*** Opening of Given passage ***

Film-forming compounds can influence the microphysical processes of humid aerosol particles and atmospheric droplets [24,26]. Because of these properties, atmospheric SAS plays an essential role in various atmospheric processes that reflect climate change [24] (and references therein). Physico-chemical properties of OM are often more important than the amount present [22]. Atmospheric humic-like substances, HULIS were found to be an important class of SAS in aerosol particles [24,27,28] (and references therein). Rainwater SAS are compositionally different from those found in surface waters [29]. Atmospheric HULIS decrease the surface tension more efficiently than the terrestrial and aquatic humic substances because of the different composition [27]. Some studies also suggested that atmospheric SAS could be “biosurfactants” of microbial origin [24]. Quantification and characterization of the SAS in the atmospheric deposition are important for a better understanding of its contribution to organic carbon (OC) cycling.
Complexation of OC with metal ions has a significant impact on mobility, solubility, and bioavailability of metals in precipitation and further in the aquatic environment [30,31,32,33,34,35,36].

*** Close of Given passage ***
*** Opening of Extracted records ***

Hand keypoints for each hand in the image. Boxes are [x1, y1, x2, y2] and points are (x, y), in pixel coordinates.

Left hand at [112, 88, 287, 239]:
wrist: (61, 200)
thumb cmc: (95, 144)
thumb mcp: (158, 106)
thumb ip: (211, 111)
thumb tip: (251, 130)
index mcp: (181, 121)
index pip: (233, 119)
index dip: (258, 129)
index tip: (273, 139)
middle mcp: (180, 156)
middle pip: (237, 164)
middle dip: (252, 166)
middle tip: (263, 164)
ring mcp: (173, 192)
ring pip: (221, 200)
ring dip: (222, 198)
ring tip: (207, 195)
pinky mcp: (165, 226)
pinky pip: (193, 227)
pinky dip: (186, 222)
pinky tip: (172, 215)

*** Close of Extracted records ***
*** Opening of Extracted records ***

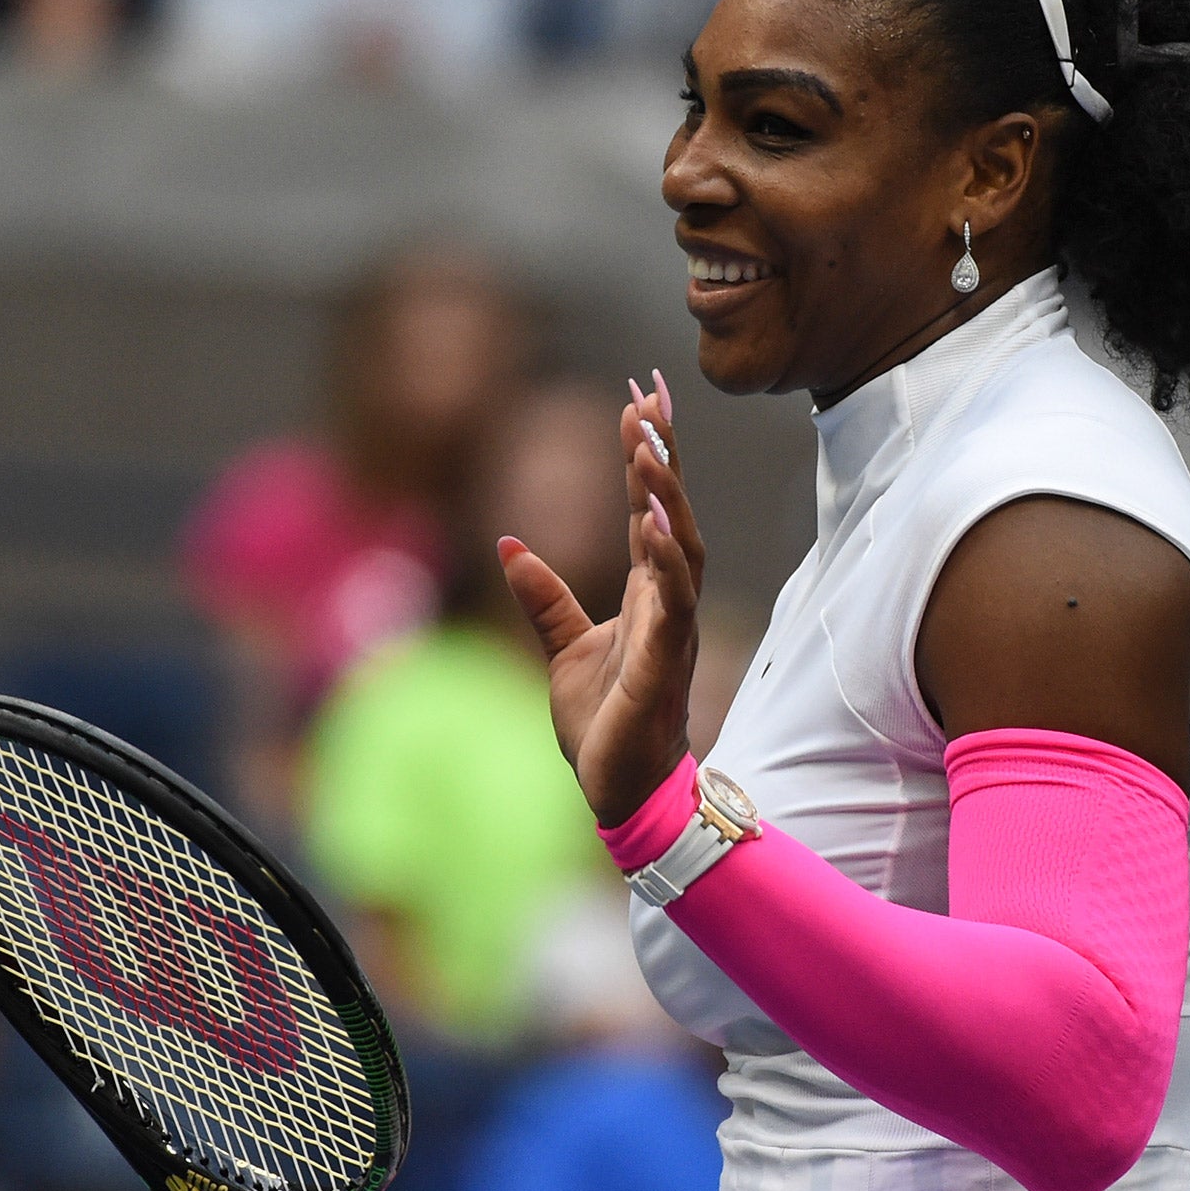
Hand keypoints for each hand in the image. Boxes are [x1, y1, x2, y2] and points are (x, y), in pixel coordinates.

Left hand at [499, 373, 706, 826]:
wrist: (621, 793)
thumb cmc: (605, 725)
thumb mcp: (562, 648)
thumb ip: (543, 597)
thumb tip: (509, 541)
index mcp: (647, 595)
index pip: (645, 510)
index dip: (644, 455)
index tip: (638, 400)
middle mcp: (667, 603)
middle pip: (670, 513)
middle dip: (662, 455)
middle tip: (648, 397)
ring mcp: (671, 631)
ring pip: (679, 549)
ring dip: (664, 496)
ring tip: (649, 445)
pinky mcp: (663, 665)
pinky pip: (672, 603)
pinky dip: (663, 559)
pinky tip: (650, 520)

*** Close of Extracted records ***
*** Opening of Extracted records ***

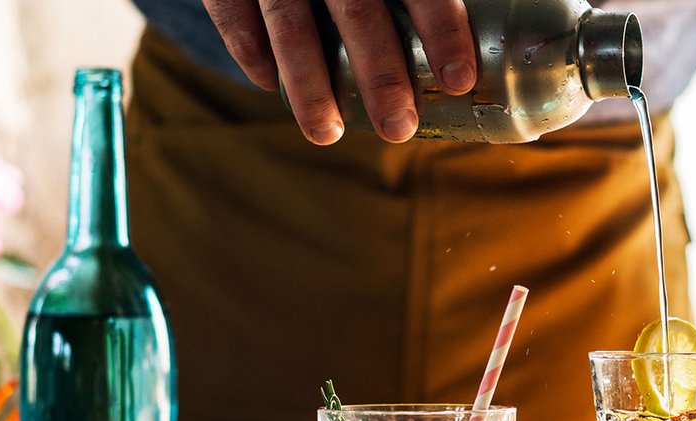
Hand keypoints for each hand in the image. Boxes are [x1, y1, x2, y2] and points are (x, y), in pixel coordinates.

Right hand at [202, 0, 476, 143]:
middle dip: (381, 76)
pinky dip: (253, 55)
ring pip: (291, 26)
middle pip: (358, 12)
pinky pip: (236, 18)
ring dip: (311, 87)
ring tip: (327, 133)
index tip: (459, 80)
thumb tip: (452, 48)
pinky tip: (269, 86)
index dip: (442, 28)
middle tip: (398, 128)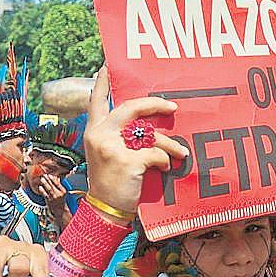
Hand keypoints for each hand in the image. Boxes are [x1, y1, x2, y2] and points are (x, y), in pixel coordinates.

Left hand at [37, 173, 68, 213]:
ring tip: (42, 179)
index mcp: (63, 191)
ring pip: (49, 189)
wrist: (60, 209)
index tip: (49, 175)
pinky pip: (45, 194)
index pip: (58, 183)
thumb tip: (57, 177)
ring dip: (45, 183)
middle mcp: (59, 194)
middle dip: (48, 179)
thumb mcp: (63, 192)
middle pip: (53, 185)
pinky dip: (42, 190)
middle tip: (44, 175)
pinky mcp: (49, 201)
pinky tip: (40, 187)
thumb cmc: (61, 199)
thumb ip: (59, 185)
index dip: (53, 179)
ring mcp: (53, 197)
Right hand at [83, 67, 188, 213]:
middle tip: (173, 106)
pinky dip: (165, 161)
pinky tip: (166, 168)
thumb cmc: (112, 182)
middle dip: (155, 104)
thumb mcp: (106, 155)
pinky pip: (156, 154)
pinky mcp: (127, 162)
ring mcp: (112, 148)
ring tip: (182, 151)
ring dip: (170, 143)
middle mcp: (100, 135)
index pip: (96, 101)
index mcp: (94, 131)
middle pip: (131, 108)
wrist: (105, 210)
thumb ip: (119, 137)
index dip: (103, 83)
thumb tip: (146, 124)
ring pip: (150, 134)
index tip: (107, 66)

*** Close of Extracted records ***

- What is being asked
Answer these questions from the passage on atmospheric organic matter:
1. Which substances were found to be an important class of SAS in aerosol particles?
2. What reason does the passage give for atmospheric HULIS lowering surface tension more efficiently than terrestrial and aquatic humic substances?
3. Which three properties of metals does complexation of OC with metal ions significantly affect?
The records are not needed for this exercise.

- Completed exercise
1. Atmospheric humic-like substances (HULIS).
2. Their different composition.
3. Mobility, solubility, and bioavailability.